Les deux îles ont mené un combat parallèle, l’un va conditionner l’autre. Lorsque Richepance arrive en Guadeloupe, il n’y a pratiquement plus de combat à Saint-Domingue et Leclerc déporte Toussaint en France. Richepance déporte à son tour sur 7 navires les 2000 soldats mis à sa disposition par Pelage. Il essaye de les vendre comme esclave en Amérique centrale. Les espagnols n’en veulent. On retrouve les bateaux à New York, les américains n’en veulent pas non plus… Finalement ces bateaux vont rentrer en France et les prisonniers finiront pour certains au bagne de Brest, d’autres à celui d’Ajaccio. Mais un des navires s’est échoué à Santo Domingo. Les fuyards vont raconter ce qui est arrivé en Guadeloupe et lorsque les rebelles de Saint-Domingue l’apprennent Leclerc écrit à Bonaparte : Ce que Richepance a fait me met dans une situation catastrophique. » Effectivement, la guerre repart au mois de septembre 1802 à Saint-Domingue jusqu’à la victoire et l’indépendance au 1er janvier 1804. Le succès de Richepance en Guadeloupe détermine l’échec de Leclerc à Saint-Domingue.

Vous dîtes que pour des gens comme Delgrès, c’est d’abord la faute à Lacrosse, pourquoi ?

Quand vous lisez la proclamation de Delgrès, il dédouane Bonaparte. Pour lui, tout ce qui se passe est à cause de Lacrosse. Le capitaine général Lacrosse est effectivement responsable de A à Z de tout ce qui se produit en Guadeloupe. Il a été expulsé de l’île et il veut sa revanche. Il va bombarder Bonaparte de courriers pour lui décrire des rebelles assoiffés de sang et qui menacent même son gouvernement en France. Ce n’est pas la seule raison car il faut aussi parler du lobby colonial qui pousse au rétablissement de l’esclavage. Bonaparte n’est pas contre, mais il prend beaucoup de précautions. Il dit toujours que Saint-Domingue et la Guadeloupe resteront libres contrairement aux autres colonies comme la Martinique qui n’a pas connu l’abolition. Qui peut croire qu’il va respecter sa parole ? Comment va-t il gérer un empire colonial où dans certains endroits l’esclavage est aboli et pas dans d’autres ? Il n’y a aucune logique. Ça veut dire que le but est vraiment de rétablir l’esclavage partout, mais il prend des précautions oratoires tant qu’il ne s’est pas assuré la victoire. L’arrêté du 20 mai 1802, c’est à dire la loi du 30 floréal en X qui rétablit l’esclavage dans les colonies est valable pour la Martinique et Sainte-Lucie mais pas en Guadeloupe ni à Saint-Domingue.
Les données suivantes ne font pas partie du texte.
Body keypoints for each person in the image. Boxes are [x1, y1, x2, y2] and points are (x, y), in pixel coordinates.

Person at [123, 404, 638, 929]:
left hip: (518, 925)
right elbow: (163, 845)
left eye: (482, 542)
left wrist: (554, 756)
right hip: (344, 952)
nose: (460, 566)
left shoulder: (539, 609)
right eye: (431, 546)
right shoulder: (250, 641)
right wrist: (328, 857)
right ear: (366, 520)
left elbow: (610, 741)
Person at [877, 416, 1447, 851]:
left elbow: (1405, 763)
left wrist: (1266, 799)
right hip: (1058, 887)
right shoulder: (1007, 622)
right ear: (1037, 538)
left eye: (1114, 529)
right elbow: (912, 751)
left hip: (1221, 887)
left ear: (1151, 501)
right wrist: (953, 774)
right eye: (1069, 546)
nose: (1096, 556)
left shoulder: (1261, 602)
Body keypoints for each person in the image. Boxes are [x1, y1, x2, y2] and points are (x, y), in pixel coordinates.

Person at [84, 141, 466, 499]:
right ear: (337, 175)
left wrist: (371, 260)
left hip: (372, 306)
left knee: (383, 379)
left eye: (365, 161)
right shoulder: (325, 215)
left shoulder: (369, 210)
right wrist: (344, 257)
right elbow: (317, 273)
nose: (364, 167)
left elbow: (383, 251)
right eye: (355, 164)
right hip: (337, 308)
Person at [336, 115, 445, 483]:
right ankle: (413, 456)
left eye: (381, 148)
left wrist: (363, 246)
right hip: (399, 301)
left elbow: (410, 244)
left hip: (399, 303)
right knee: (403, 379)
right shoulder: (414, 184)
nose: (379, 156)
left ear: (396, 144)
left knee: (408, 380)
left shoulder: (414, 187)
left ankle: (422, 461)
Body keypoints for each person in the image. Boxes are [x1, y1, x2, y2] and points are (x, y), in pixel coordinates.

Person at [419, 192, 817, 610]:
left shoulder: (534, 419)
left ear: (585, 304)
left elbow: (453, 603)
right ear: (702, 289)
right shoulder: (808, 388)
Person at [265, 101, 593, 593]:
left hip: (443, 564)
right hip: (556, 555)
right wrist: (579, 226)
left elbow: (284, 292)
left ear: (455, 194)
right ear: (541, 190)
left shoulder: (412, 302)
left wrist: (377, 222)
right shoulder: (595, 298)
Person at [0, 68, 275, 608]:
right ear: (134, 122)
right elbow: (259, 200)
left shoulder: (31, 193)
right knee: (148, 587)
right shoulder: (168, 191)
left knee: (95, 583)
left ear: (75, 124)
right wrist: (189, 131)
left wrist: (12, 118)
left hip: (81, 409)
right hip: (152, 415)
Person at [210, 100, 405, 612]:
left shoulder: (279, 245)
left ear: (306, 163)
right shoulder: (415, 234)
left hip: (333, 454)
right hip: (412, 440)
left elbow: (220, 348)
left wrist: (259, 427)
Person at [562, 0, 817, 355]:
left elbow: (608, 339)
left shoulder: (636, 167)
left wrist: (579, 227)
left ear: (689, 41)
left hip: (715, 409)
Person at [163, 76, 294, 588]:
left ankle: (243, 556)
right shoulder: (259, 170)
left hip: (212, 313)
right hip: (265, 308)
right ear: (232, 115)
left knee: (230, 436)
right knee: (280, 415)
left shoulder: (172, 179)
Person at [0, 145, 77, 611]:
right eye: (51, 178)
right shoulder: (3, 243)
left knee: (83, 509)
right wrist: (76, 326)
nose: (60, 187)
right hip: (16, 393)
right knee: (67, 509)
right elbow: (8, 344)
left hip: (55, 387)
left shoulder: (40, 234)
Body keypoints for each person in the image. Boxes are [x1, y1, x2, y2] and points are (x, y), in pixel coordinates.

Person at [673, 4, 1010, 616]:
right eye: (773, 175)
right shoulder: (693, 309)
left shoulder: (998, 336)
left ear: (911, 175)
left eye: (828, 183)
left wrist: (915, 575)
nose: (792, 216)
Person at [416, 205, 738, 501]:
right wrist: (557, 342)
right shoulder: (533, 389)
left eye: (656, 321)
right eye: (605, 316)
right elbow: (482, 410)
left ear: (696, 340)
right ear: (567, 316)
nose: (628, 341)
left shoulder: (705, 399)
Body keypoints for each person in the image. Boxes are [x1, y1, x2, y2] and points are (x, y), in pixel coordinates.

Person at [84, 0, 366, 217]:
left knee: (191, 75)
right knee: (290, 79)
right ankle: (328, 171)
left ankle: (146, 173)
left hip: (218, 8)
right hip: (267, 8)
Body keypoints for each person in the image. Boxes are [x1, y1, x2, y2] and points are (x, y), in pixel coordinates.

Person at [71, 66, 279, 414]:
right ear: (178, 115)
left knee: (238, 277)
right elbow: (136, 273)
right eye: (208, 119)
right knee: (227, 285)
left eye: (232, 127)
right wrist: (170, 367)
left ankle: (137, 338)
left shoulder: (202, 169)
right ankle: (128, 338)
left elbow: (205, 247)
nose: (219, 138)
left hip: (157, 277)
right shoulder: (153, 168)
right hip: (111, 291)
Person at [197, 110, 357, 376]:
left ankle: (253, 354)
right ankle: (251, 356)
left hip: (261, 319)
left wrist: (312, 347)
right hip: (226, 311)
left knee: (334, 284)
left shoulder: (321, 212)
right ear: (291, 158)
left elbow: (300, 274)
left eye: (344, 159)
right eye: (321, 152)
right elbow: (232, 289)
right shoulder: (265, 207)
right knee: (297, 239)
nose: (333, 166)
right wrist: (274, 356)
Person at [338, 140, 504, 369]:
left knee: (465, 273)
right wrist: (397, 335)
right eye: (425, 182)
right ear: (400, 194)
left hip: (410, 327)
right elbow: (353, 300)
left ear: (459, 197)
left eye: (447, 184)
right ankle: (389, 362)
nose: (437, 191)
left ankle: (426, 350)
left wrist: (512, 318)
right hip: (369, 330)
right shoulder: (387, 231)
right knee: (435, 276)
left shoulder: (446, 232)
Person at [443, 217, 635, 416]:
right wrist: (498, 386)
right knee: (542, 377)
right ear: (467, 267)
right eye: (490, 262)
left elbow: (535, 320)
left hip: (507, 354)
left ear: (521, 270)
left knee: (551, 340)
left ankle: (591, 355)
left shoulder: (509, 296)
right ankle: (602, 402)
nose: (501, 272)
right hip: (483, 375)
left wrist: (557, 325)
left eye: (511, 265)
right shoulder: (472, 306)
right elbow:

Mais dès que les premières informations de ce qui s’est passé après le 20 mai en Guadeloupe lui parviennent vers la mi-juillet, il prend l’arrêté du 16 juillet qui rétablit l’esclavage de facto. Et Richepance, le lendemain comme par hasard, prend lui aussi un arrêté local qui, sans mentionner le terme d’esclavage, le rétablit.